The Rays were the first team to do it and now the Dodgers have joined them in what seems to be a new trend. The idea is to start a relief pitcher to pitch the first inning and maybe even part of the second then bring in your actual “starting” pitcher after that.
The Rays are the team that seems to make sense as the first team to try this. They are a smaller market team who isn’t really competing for the playoffs this year and won’t get a ton of fan push-back if the idea blows up. The Dodgers however, are a huge market team with a very large payroll and the fans expect success. A lot more attention is drawn to a decision like this from them. The Dodgers struggled to start the season, but they are playing well now and it’ll be interesting if they keep this strategy up in a pennant race.
So what is the logic behind doing this? It’s pretty simple. Statistically, opposing teams hit the pitchers the best the third time they face the pitcher in a game. Which makes sense because hitters are seeing more pitches from the same pitcher. That makes the third time through the batting order the most dangerous for pitchers. The most dangerous hitters in the batting order typically bat at the top of the order. If you start a relief pitcher then when your actual starter comes in for the second or third inning, he will face hitters lower in the order first. This is important because that third time through he will face the weaker hitters first. The starter may actually be able to pitch longer if he were to get replaced against the tougher hitters the third time through. The graph below shows the MLB batting average for the entire league broken down by the different times the batter is facing the same opponent in the same game. The graph shows each season over the last four complete seasons and 2018 so far. As you can see there is a clear difference in each plate appearance. Batters are more likely to get hits the more they face the same pitcher.
Another advantage to this idea is the manager can get the match-up he wants with whichever reliever he chooses because he knows for sure which batters he will face. Usually, you cannot plan out in advance which batters will be up in a certain inning. For example, if the team you’re playing has 2 good lefties batting at the top of the lineup, you could start a left-handed reliever in order to get the match-up you want. You are not guaranteed that opportunity later on in the game. In addition, the second time those top hitters come up they will have to adjust to a different pitcher than the first time.
The Rays have been doing this basically at the 4 and 5 spots of their starting rotation. They start Chris Archer, Blake Snell and Nate Eovaldi at the 1-3 spots. Then they go with the “opener” for the 4 and 5 spots in the rotation and then use Austin Pruitt and Ryan Yarbrough as the second pitchers on those days. The Rays even had a game on May 25th where they started Sergio Romo, who only went 0.1 innings. Vidal Nuno then pitched 3 innings and Austin Pruitt pitched the last 5.2 innings and got the save. Below is a section of the Rays box score from their June 7th game against the Mariners. This graph illustrates what the order of appearance looks like for the Rays in these opener games.

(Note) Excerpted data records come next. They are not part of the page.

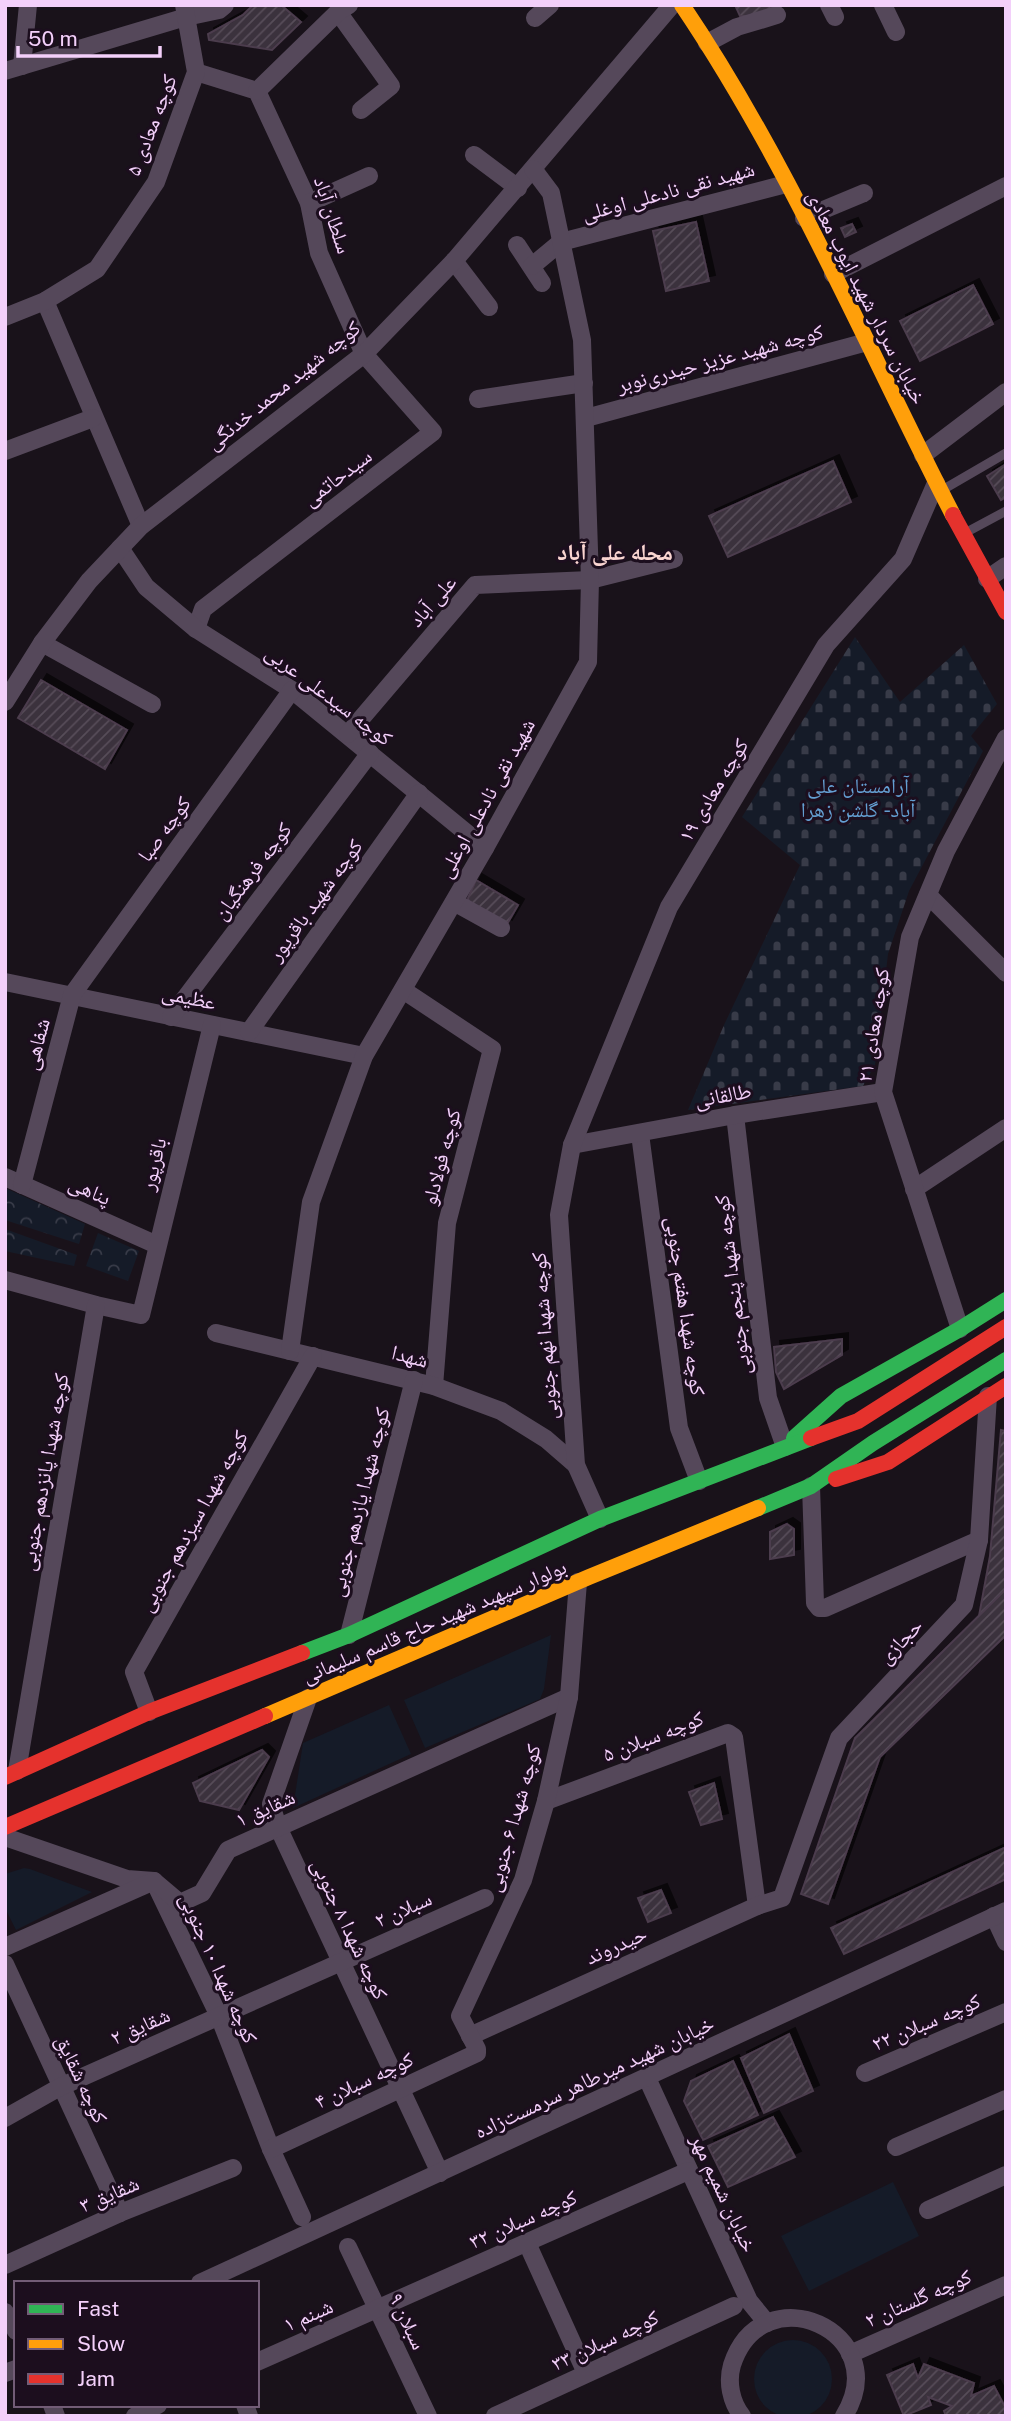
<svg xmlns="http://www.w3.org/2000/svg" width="1011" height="2421" viewBox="0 0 1011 2421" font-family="'Public Sans','Noto Naskh Arabic',sans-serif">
<defs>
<pattern id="forest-crowns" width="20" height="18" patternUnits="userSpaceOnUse" patternTransform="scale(1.75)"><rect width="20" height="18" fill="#151b28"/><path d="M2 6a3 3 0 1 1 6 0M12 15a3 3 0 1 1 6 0" fill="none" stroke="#383b48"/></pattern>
<pattern id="cemetery-stones" width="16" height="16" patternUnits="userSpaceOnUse" patternTransform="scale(1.75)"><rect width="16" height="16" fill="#151b28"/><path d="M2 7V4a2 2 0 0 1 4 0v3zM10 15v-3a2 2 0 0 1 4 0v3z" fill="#383b48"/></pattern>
<pattern id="building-hatch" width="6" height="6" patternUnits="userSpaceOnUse" patternTransform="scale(1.75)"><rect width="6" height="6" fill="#3a303c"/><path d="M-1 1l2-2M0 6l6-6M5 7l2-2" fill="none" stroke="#574d59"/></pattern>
<filter id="shadow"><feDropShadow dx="6" dy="-6" stdDeviation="0" flood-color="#0009"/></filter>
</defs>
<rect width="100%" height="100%" fill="#19121a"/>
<g fill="#151b28">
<path d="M551,1635l-7,54 -4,10 -115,49 -21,-48z"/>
<path d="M389,1705l22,49 -118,54 10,-65z"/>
<path d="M24,1868l6,1 62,23 -76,38 -11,-22v-34z"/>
<path d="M893,2182l26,54 -110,55 -28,-55z"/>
<circle cx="793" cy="2379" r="39"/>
</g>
<g fill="url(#forest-crowns)">
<path d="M5,1188l80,36 -6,20 -74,-24z"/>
<path d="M5,1229l72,26 -3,11 -69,-15z"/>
<path d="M98,1233l41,18 -11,30 -42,-15z"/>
</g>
<path fill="url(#cemetery-stones)" d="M855,637l45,65 64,-57 33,59 -26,32 12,15 -74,140 -21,63 -13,111 -12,21 -175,24 36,-85 76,-160 -58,-48z"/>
<g fill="url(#building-hatch)" stroke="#4c3c4d" stroke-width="2" filter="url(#shadow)">
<path d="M253,5h28l20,17 -29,28 -63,-10 -1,-6 35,-19z"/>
<path d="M735,5h44l-26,11h-13z"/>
<path d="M696,222l13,59 -43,10 -13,-60z"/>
<path d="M852,224l4,8 -11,5 -4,-9z"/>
<path d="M973,285l20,39 -73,37 -20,-40z"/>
<path d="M833,461l18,41 -123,55 -19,-41z"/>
<path d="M1006,464v33l-5,3 -14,-24z"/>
<path d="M41,680l86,50 -22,39 -87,-51z"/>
<path d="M476,880l42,25 -12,21 -36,-21 -2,-7z"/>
<path d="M842,1339v16l-58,34 -8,-17 -2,-25z"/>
<path d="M1001,1430l5,1v158l-27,27 11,-60z"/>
<path d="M787,1524l7,5v26l-24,4v-27z"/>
<path d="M1006,1589v46l-126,122 -52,147 -27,-10 54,-156z"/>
<path d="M262,1750l7,7 -30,53 -39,-9 -7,-18z"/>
<path d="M714,1783l8,36 -21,6 -12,-33z"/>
<path d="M1006,1847v32l-162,75 -13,-26z"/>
<path d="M661,1890l10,23 -23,9 -10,-24z"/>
<path d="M789,2034l24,57 -49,22 -23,-55z"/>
<path d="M733,2061l25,54 -55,25 -19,-39 7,-20z"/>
<path d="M773,2117l22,40 -67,30 -20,-41z"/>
<path d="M913,2364l5,14 6,-14 50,19 -3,13 23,-10 12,23v5l-4,2h-56l-2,-5 8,-5 -24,-9 3,8 -27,11 -17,-41z"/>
</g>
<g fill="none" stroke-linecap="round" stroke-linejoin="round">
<g stroke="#55485a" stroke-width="9">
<path d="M944,489l62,-36"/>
<path d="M965,533l41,-22"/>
</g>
<g stroke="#55485a" stroke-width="18">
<path d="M829,5l6,12"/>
<path d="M883,5l13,27"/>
<path d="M338,12l53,74 -30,24"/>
<path d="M535,18l15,-13"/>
<path d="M707,43l30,-16 40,-12"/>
<path d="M22,66l6,-61"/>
<path d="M5,71l181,-54 33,-7 6,-5"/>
<path d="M196,72l61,19 52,112 10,50 45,101 69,78 -230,177 -7,20"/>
<path d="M257,91l81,-79 11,-7"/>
<path d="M474,155l44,33"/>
<path d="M309,203l60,-27"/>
<path d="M804,218l60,-25"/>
<path d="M517,245l25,38"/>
<path d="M454,261l35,46"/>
<path d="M532,266l29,-24 225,-58"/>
<path d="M833,274l173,-88"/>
<path d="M45,301l96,225"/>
<path d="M5,317l40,-16 52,-32 59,-87 40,-110 -12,-67"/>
<path d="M478,399l106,-16"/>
<path d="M586,418l281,-76"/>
<path d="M5,451l88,-33"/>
<path d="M923,455l83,-63"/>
<path d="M120,548l26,39 50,42 96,61 193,158"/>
<path d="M987,579l19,-13"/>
<path d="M42,643l110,61"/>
<path d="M5,702l37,-59 47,-62 52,-55 223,-172 90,-93 218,-256"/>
<path d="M348,734l127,-149 115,-5 84,-21"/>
<path d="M928,895l78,78"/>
<path d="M454,902l47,26"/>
<path d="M5,982l359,74"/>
<path d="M403,990l89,59 -45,174 -13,163"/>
<path d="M171,1017l199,-264"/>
<path d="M249,1032l170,-239"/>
<path d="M735,1115l33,283 17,49"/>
<path d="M640,1134l39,294 20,53"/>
<path d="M572,1145l163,-30 148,-23"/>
<path d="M5,1177l152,68"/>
<path d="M22,1185l50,-190 220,-305"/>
<path d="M914,1189l92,-61"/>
<path d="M5,1280l91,25 45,10 71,-290"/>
<path d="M960,1329l-77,-237 27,-155 36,-86 60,-113"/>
<path d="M216,1333l218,53 67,25 45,28 30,26"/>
<path d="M290,1351l21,-149 53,-146 121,-208 103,-186 2,-82 -8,-240 -31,-147 -18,-24"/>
<path d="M811,1486l4,117 4,5h6l154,-68"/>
<path d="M600,1519l-24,-54 -17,-250 13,-70 97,-238 157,-262 77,-86 33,-76"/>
<path d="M349,1635l65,-255"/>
<path d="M308,1698l-37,106 7,23 162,346"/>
<path d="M149,1712l-15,-40 179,-316"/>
<path d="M17,1771l79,-466"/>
<path d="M546,1801l182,-68 6,4 23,169"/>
<path d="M5,1837l122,42 27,2 65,135 52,133 31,68"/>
<path d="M994,1916l12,26"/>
<path d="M5,1947l149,-66 26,22 22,-10 26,-43 341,-153"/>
<path d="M5,1964l115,249"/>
<path d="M470,2036l287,-130 25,-8 57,-160 125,-133 15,-65 9,-144"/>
<path d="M865,2073l141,-61"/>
<path d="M647,2078l102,223 18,22"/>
<path d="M5,2118l55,-31 425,-189"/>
<path d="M896,2147l110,-48"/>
<path d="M271,2149l206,-96v-4l-17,-33 63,-136 23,-79 23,-104 9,-115"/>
<path d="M928,2210l78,-35"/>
<path d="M527,2243l59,130"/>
<path d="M348,2247l80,169"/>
<path d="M5,2265l115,-52 113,-45"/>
<path d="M200,2283l806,-372"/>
<path d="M5,2312l11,19"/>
<path d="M850,2354l156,-69"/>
<path d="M257,2362l431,-191"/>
<path d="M5,2373l11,-4"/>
<path d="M52,2405l4,11"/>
<path d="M245,2405l4,11"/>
<path d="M135,2416l23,-11"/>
<path d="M495,2416l239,-110"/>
<path d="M742,2416c-11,-14 -15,-34 -10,-51 30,-93 164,-33 112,51"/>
</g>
<g stroke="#30b455" stroke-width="16">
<path d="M794,1438l47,-42 119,-67 46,-29"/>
<path d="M758,1508l53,-22 62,-43 133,-83"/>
<path d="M302,1653l47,-18 251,-116 211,-81"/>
</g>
<g stroke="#ff9f0a" stroke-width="16">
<path d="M682,5c108,160 183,339 271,510"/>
<path d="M265,1716l324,-139 169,-69"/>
</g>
<g stroke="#e5322d" stroke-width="16">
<path d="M953,515l53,97"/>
<path d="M811,1438l47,-17 148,-94"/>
<path d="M836,1479l52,-17 118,-76"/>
<path d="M5,1777l144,-65 153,-59"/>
<path d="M5,1827l260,-111"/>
</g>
</g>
<g text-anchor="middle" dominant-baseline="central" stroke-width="6" stroke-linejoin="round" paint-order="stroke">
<g font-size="21" fill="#f3d0fa" stroke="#1c0e1e">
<text transform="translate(151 125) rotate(-69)">کوچه معادی ۵</text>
<text transform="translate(668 191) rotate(-15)">شهید نقی نادعلی اوغلی</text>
<text transform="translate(333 215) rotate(72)">سلطان آباد</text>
<text transform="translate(867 297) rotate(63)">خیابان سردار شهید ایوب معادی</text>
<text transform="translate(720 358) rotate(-15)">کوچه شهید عزیز حیدری‌نوبر</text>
<text transform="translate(283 385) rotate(-39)">کوچه شهید محمد خدنگی</text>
<text transform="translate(337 477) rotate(-37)">سیدحاتمی</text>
<text transform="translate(432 601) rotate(-49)">علی آباد</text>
<text transform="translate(329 695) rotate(37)">کوچه سیدعلی عربی</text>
<text transform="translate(713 790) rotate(-59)">کوچه معادی ۱۹</text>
<text transform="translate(486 798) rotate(-61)">شهید نقی نادعلی اوغلی</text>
<text transform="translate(164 829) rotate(-54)">کوچه صبا</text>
<text transform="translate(252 871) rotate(-53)">کوچه فرهنگیان</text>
<text transform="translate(315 900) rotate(-54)">کوچه شهید باقرپور</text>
<text transform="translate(189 997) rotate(12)">عظیمی</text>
<text transform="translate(873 1025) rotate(-81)">کوچه معادی ۲۱</text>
<text transform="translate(36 1044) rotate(-75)">شفاهی</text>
<text transform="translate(723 1095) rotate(-10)">طالقانی</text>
<text transform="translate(441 1157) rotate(-75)">کوچه فولادلو</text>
<text transform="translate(153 1164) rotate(-76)">باقرپور</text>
<text transform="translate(90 1190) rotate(24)">پناهی</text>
<text transform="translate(732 1285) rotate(-97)">کوچه شهدا پنجم جنوبی</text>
<text transform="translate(686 1306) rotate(82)">کوچه شهدا هفتم جنوبی</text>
<text transform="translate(544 1336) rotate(-94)">کوچه شهدا نهم جنوبی</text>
<text transform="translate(410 1356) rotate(14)">شهدا</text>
<text transform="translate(44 1472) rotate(-80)">کوچه شهدا پانزدهم جنوبی</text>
<text transform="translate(359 1502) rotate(-76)">کوچه شهدا یازدهم جنوبی</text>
<text transform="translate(193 1521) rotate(-61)">کوچه شهدا سیزدهم جنوبی</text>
<text transform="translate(434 1621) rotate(-23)">بولوار سپهبد شهید حاج قاسم سلیمانی</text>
<text transform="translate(900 1641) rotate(-46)">حجازی</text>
<text transform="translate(653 1736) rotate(-21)">کوچه سبلان ۵</text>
<text transform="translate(265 1808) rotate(-24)">شقایق ۱</text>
<text transform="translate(513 1818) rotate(-74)">کوچه شهدا ۶ جنوبی</text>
<text transform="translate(403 1909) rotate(-24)">سبلان ۲</text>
<text transform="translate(350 1929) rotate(65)">کوچه شهدا ۸ جنوبی</text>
<text transform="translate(616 1945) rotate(-24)">حیدروند</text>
<text transform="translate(219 1968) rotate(66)">کوچه شهدا ۱۰ جنوبی</text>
<text transform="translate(926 2022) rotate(-23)">کوچه سبلان ۲۲</text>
<text transform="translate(140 2026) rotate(-24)">شقایق ۲</text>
<text transform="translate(594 2077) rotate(-25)">خیابان شهید میرطاهر سرمست‌زاده</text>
<text transform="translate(82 2079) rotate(65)">کوچه شقایق</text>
<text transform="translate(364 2080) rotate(-25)">کوچه سبلان ۴</text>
<text transform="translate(724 2193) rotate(65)">خیابان شمیم مهر</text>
<text transform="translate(109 2194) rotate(-23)">شقایق ۳</text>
<text transform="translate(523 2219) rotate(-24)">کوچه سبلان ۳۲</text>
<text transform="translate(918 2298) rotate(-24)">کوچه گلستان ۲</text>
<text transform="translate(308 2315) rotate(-24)">شبنم ۱</text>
<text transform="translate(408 2321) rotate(65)">سبلان ۹</text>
<text transform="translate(605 2340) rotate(-25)">کوچه سبلان ۳۳</text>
</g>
<g font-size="21" fill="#649fd2" stroke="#1c0e1e">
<text x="858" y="785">آرامستان علی<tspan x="858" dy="24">آباد - گلشن زهرا</tspan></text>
</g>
<g font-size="23" font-weight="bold" fill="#fad5d1" stroke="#1c0e1e">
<text x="615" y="551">محله علی آباد</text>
</g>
</g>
<rect width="1011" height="2421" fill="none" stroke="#f3d0fa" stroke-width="14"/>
<rect x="14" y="2281" width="245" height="126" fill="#1c0e1e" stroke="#725c76" stroke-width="2"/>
<rect x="28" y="2304" width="35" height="10" fill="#30b455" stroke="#725c76" stroke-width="2"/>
<text x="77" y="2316" font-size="21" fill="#f3d0fa">Fast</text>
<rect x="28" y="2339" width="35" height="10" fill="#ff9f0a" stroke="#725c76" stroke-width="2"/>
<text x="77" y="2351" font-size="21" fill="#f3d0fa">Slow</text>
<rect x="28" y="2374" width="35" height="10" fill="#e5322d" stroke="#725c76" stroke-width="2"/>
<text x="77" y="2386" font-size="21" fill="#f3d0fa">Jam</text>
<path d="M18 46v10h142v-10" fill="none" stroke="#f3d0fa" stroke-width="3.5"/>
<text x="28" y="46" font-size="21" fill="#f3d0fa" stroke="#1c0e1e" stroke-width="5" paint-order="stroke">50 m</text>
</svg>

Since the Rays have employed this tactic they are 2-5 in games started by the opener and 4-5 in games started by a traditional starting pitcher. It’s important to take into account these traditional starting pitchers are also the better pitchers on the Rays. Would it be more successful with an ace like Chris Archer pitching on the second part of the opener games? The Rays are also 29-35 overall, so it’s hard to tell if this could be successful with a better team. When looking specifically in games as an opener, these Rays pitchers have an ERA of 9.58, which is terrible. However, it is a small sample and is not the world’s best pitchers (it’s Sergio Romo, Ryne Stanek and Jonny Venters once). In addition, they are facing the opposing team’s best hitters. At the same time, the Rays’ pitchers following the openers have an ERA of 3.04 in the same games. In this small amount of time it seems that the first inning is definitely more difficult, but it makes the game easier on the actual starting pitcher coming in later. Maybe if a team starts a reliever with better stuff or more velocity than the Rays have, this could be an effective strategy.
On June 1st, the Dodgers tried this approach with Scott Alexander. He gave up 1 run in 1 ⅓ innings, but the Dodgers won the game. Then on June 7th against the Pirates, the Dodgers had a complete bullpen game. They pitched 9 different pitchers over 9 innings, no one more than 2 innings. A complete bullpen game and they won the game 8-7. This may have been more due to starting pitching injuries, but nevertheless it is interesting.
We’ll continue to watch and see if anyone else uses this and how it continues to work for the Rays.